Entendre Truffaut parler de cinéma avec l'éloquence, la passion, l'intelligence qui le caractérisaient était par ailleurs un pur bonheur. Brillant polémiste, debout sur la ligne de front, ce grand timide était de tous les combats, fort de ses convictions et de sa manière de les exprimer. Truffaut a lancé la Nouvelle vague en réaction contre cette «certaine tendance du cinéma français». Cinq ans avant la sortie des 400 coups, six avant celle d'À bout de souffle de Godard (dont il a coécrit le scénario), il avait rédigé cet article fameux dans lequel il dénonçait la tradition de la «qualité française» de l'après-guerre et les limites d'un cinéma qui s'embourgeoise.
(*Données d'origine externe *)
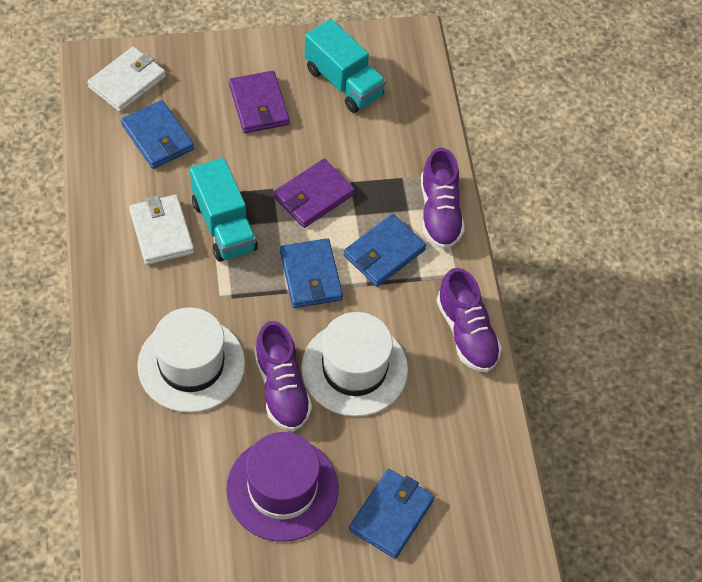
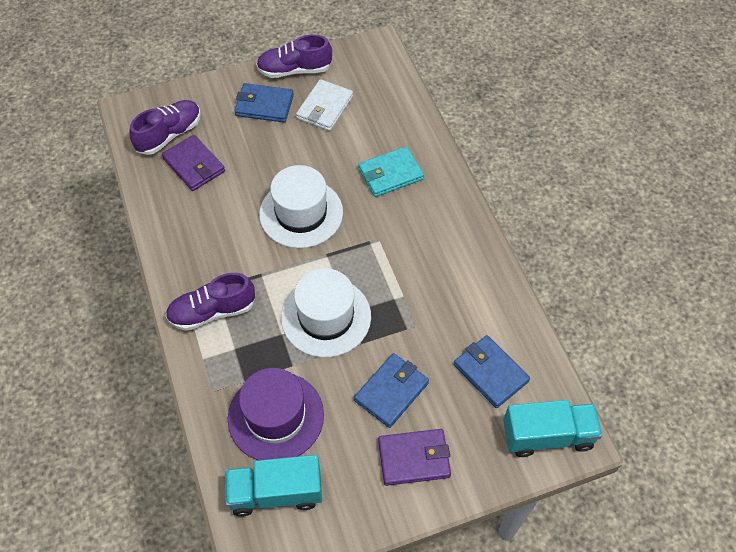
blue wallet: [121,100,194,169] [280,238,343,308] [344,214,426,287] [349,469,434,559] = 4 -> [234,83,294,123] [354,353,429,428] [454,335,530,408] = 3
turquoise wallet: none = 0 -> [358,146,424,197] = 1
white wallet: [87,46,166,112] [129,195,194,265] = 2 -> [296,79,353,131] = 1

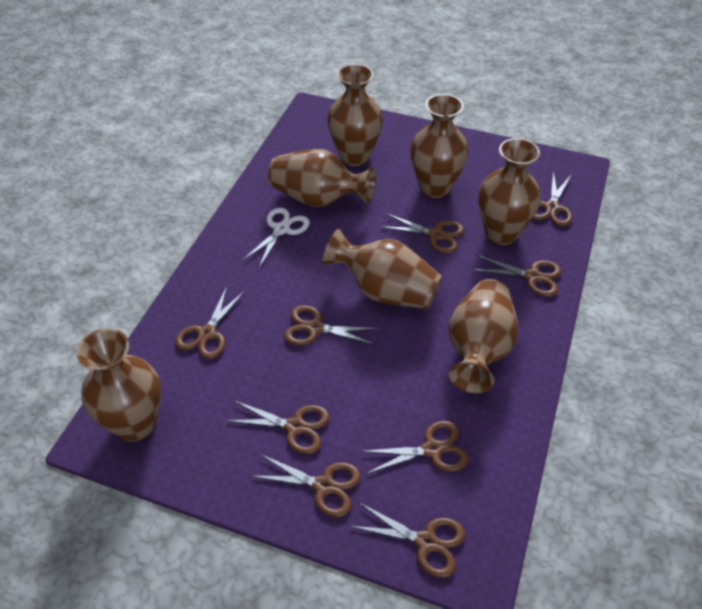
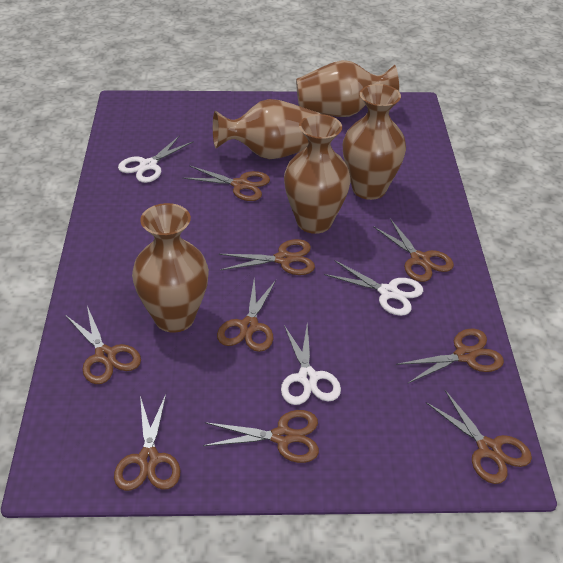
brown vase: [77,328,161,442] [268,149,376,207] [322,229,442,309] [327,64,383,166] [410,94,469,198] [448,279,518,393] [479,138,541,245] = 7 -> [132,203,209,333] [213,99,320,159] [284,114,351,234] [296,60,399,117] [343,84,406,200] = 5
white scissors: [242,208,310,268] = 1 -> [118,135,194,183] [281,322,341,405] [324,261,423,316] = 3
«Le souvenir très fort de sa voix. Pour ceux qui l'ont connu, il est indéniable que cette voix a compté presque autant que l'intelligence quasi naturelle, égale et permanente des propos qu'elle libérait», écrivaient justement Alain Bergala et Serge Toubiana dans un numéro spécial des Cahiers du cinéma, publié un mois après la disparition de celui qui fut l'un de leurs plus brillants critiques avant de passer derrière la caméra.
Je ne sais à quoi ressemblerait le cinéma de Truffaut dans le contexte actuel. Avec sa société, les Films du Carrosse, parions que le cinéaste serait parvenu à rester libre de ses choix. Comme le sont toujours aujourd'hui ses collègues de l'époque, notamment Rohmer et Rivette. «Je suis un cinéaste français qui a 30 films à tourner au cours des années à venir, écrivait Truffaut dans le journal de tournage de Fahrenheit 451 (1966). Certains réussiront, d'autres pas. Cela m'est presque égal pourvu que je puisse les faire.»
Le compteur s'est malheureusement arrêté à 21. Vingt-et-un longs métrages qui, encore aujourd'hui, vivent précieusement dans le coeur de bien des cinéphiles en général, et dans le mien en particulier. De tous les témoignages recueillis au lendemain de la mort du bien-aimé, je retiens celui du cinéaste Pascal Kané (Liberty Belle).
«Ce qui me frappe le plus, au-delà de la tristesse, c'est que cette disparition précipite les choses: il n'y aura peut-être plus d'hommes complets du cinéma. Truffaut est peut-être le dernier à l'avoir été, pleinement et sereinement. Qui d'autre, dorénavant, saura comme lui mener de front plusieurs histoires d'amour avec le cinéma, toutes faites d'intelligence du spectacle, d'attention à l'autre, d'exigences personnelles, de justesse d'évaluation, et de ce qu'il faut de piété. Nous serons, un peu plus encore qu'avant, voués aux jeunes génies qui ne durent pas, aux obsédés de l'image de marque, aux événements médiatiques bidon, aux engouements suspects, lesquels ne rejoignent que rarement, comme nous le savons, les quelques véritables trajectoires transcendantales que nous connaissons.»
Toujours seul sous la pluie battante, je suis perdu depuis 30 minutes dans mes souvenirs de cinéma, l'oeil un peu embué. Avec une envie de dire à François, même 25 ans plus tard, un simple merci. Pour tout.